#### Listed entries ####

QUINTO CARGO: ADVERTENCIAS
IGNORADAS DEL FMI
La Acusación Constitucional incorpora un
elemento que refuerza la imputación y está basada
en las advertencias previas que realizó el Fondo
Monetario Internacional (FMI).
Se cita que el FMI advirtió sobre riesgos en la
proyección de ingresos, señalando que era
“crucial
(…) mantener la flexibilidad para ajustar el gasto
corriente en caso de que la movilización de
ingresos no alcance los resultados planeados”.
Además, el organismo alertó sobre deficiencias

####

__To do__
Retype every line of the records above word for word.

__Reply to the exercise__
QUINTO CARGO: ADVERTENCIAS
IGNORADAS DEL FMI
La Acusación Constitucional incorpora un
elemento que refuerza la imputación y está basada
en las advertencias previas que realizó el Fondo
Monetario Internacional (FMI).
Se cita que el FMI advirtió sobre riesgos en la
proyección de ingresos, señalando que era
“crucial
(…) mantener la flexibilidad para ajustar el gasto
corriente en caso de que la movilización de
ingresos no alcance los resultados planeados”.
Además, el organismo alertó sobre deficiencias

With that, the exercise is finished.